(Beginning of READING PASSAGE)

Despite the horrible past few days, we were determined to enjoy Mongolia as much as possible and to return to having fun on the rally. We drove carefully along the Mongolian roads, which cannot be fairly called roads at all, but are more like a suggested path through the Steppe. Often the road would end at a giant bolder and we’d go around it, or up a giant hill we’d have to make it up in first gear. The roads were mud or gravel, but not cement. We edged the car along doing 20 mph on a good stretch. Suddenly we were aware that we wouldn’t be making the final party on Saturday the 4th. There was no way on roads like this! That night we pulled into the first town, Ogli, by 6:00pm. We didn’t feel like stopping yet, but at the same time we needed a shower, a real meal, and if we drove on we could lose the main road and get lost on the Steppe in the dark. Since there are no road signs, you are pretty much guessing when you come to a fork in the dirt road.

We found a small ger camp with advertised hot showers for $10 a ger. We confirmed the price with the lady in the office after hearing it from a tourists who had been living in the ger for a few days. We threw our stuff in the ger, put the car in an ancient garage behind back, and set off looking for food. We found a Turkish restaurant other ralliers had recommended, and dined on lamb and salads with fanta. Not bad for the middle of nowhere. Back in the ger, we settled in and I took a shower. It was, perhaps, the coldest shower I’ve ever been in. It had slivers of ice in the water, which only came out of the spout but not the shower head so that you had to bend down and stick your head covered in shampoo under the tap of ice water. I was shivering profusely when I got back in the ger and climbed under all the blankets. I couldn’t stop shaking for over an hour. We hung out, Mike and Bill had a beer while I stayed warm, the shivers subsiding. Around 10:30 there was a knock at the door and two young women came in and demanded money. We asked what for, bored already by the game they were trying to play.

(End of READING PASSAGE)
(Beginning of SOURCE DATA)

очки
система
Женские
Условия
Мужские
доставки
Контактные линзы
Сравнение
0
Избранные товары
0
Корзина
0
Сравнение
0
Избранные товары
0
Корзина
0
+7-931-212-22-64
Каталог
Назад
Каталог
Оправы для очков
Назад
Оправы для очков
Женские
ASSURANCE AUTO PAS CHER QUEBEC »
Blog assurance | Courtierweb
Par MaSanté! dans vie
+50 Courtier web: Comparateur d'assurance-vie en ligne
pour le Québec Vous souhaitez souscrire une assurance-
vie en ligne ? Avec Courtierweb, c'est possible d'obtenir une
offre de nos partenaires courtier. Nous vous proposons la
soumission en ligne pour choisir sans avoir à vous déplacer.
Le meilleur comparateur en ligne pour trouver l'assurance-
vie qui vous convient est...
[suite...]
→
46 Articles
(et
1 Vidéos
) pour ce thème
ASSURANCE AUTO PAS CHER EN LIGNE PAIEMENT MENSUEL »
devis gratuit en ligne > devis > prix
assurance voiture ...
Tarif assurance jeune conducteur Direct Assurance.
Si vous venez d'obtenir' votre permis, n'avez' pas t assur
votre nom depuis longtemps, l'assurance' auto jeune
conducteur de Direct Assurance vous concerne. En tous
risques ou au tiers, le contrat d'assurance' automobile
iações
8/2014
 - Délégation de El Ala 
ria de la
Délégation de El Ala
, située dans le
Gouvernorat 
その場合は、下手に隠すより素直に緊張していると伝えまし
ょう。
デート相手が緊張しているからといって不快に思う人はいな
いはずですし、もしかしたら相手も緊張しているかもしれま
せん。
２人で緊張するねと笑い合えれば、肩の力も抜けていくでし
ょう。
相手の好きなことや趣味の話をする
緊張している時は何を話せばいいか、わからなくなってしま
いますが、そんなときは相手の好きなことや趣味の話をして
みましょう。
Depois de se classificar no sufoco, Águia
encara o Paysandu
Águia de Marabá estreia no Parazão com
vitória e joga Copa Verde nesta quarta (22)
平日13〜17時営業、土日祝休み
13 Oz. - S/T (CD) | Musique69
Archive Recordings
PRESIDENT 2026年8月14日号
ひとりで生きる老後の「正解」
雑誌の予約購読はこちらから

(End of SOURCE DATA)

▸ **PARTS OF THE EXERCISE**:
1. Answer these questions about the account of driving through Mongolia:
(a) How fast did the car go on a good stretch of road?
(b) What was the price of a ger at the camp?
(c) What kind of restaurant did they eat at?
2. Extend the account of driving through Mongolia, starting after its last sentence.

▸ **ANSWERS FOR THIS EXERCISE**:
1.
(a) 20 mph
(b) $10
(c) A Turkish restaurant

2.
They wanted $10 a person for the ger. We were rightly outraged. We even had it written on a piece of paper that it was $10 a ger. After the past two days, this was too much. The two tiny girls tried to throw us out of the ger, but we were, obviously, too big to be thrown. They called their boss, who refused to listen and said he had lots of expenses and needed the money. I told him the shower was ice water, and unusable, and the ger was not insulated. He didn’t care or listen but demanded we pay the girls or leave. He hung up on us. We didn’t budge. After over an hour, we agreed to pay $5 a person or else. The boss man agreed, but not after a huge scene with the girls. I paid them, but wouldn’t let my hand go of the bill until the other girl brought exact change. They were furious, but also, you don’t’ barge into someone’s room late at night demanding they pay. What kind of hospitality or businesses sense is that? We were already sick of Mongolia, and we’d only been in the country three days. We fell asleep and in the morning got started around 10:00am since our car was blocked in by other rally team cars. We drove off, hoping to make it to the next town that night.

The next town was Khovd. Outside of town we saw a poster for a ger camp that was catering to ralliers. This could go either way, but we wanted to see who was there. Inside the ger camp we found five teams having dinner and talking about camping outside of town for free but using the warm gers now. Seemed sensible. We drove out of town to set up, but on the way met a team of 2 Norwegians who had picked up a stray Canadian and lost Irishman. They were towing a broken-down car with a giant Aussie and a disgruntled Irishman in it. They asked if we had room to carry one of them, but with our car weight already exceeding the max and nowhere for the person to sit, we had to decline. They were dropping off the Aussie’s car at the drop-off point (only one in each major town sponsored by the rally) and were then going back to the ger camps. We followed them there and had a great night getting to know the boys and hearing about their broken car. In the morning, we agreed to set off together in convoy after picking up a few more tires.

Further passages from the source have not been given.